サッカーの話をしよう
No.755 GKは8キロ走る
「私が求めているのは『11番目』のフィールドプレーヤーだ」
イビチャ・オシムさんに、どんなGK(ゴールキーパー)が必要かと聞くと、こんな答えが返ってきた。
先週紹介した「国際GK会議」(6月26日、ミュンヘン)でも、GKの役割がわずか十数年間で大きく変わったことが強調された。
92年の「バックパスルール」で、GKは味方のパスに対しては手を使えなくなった。
「新ルールと、DFラインの押し上げがさらに増すなかで、GKは自分のゴールから30メートルも前までの地域をカバーしなければならなくなった」と語るのはドイツのアンドレアス・ケプケである。
かつてGKの守備範囲はゴールから16.5メートルのペナルティーエリアラインまでだった。その中なら手を使うことができるからだ。ケプケの言葉は、そこから大きく出て、「リベロ」のようにプレーしなければならないことを示している。
その結果、現代のGKはプレーの85%を足を使って行うようになったと、ヨルグ・シュティール(スイス)は説明する。そして1試合で走る距離も、7~8キロになったという。90分間で走る距離はフィールドプレーヤーで10~12キロと言われている。GKは、以前はせいぜい3~4キロだった。それが倍になったというのだ。

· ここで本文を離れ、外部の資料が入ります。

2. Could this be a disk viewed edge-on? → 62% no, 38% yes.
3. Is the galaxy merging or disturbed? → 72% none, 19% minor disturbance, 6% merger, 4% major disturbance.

過去10年間、日本代表のゴールは川口能活と楢崎正剛の2人で守ってきた。ある調査によると、平均の走行距離は川口が5・4キロ、楢崎が5.2キロだという。川口は06年9月のイエメン戦(サヌア)で7.4キロも走った。圧倒的に攻め込んだ試合。川口は大きく上がったDFラインの背後を幅広くカバーしたのだ。楢崎も、ことし3月のバーレーン戦では6・3キロ走った。
現在世界で最も優れた「11人目のフィールドプレーヤーとしてのGK」は、マンチェスター・ユナイテッドで活躍するオランダ代表のエドウィン・ファンデルサールではないか。ペナルティーエリアの左で味方からバックパスを受けて大きく右に展開すると、彼はそのまま自然にゴール前を横切ってエリアの右に移動し、パスを受けた選手が困ったら再びバックパスを受けられる備えをする。
サッカーのなかで役割が最も劇的に変わりつつあるGK。そのプレーを研究し、新時代の指導方法を探ることは緊急の課題だ。「国際GK会議」は、来年7月31日にスイスのチューリヒで第3回目を開催するという。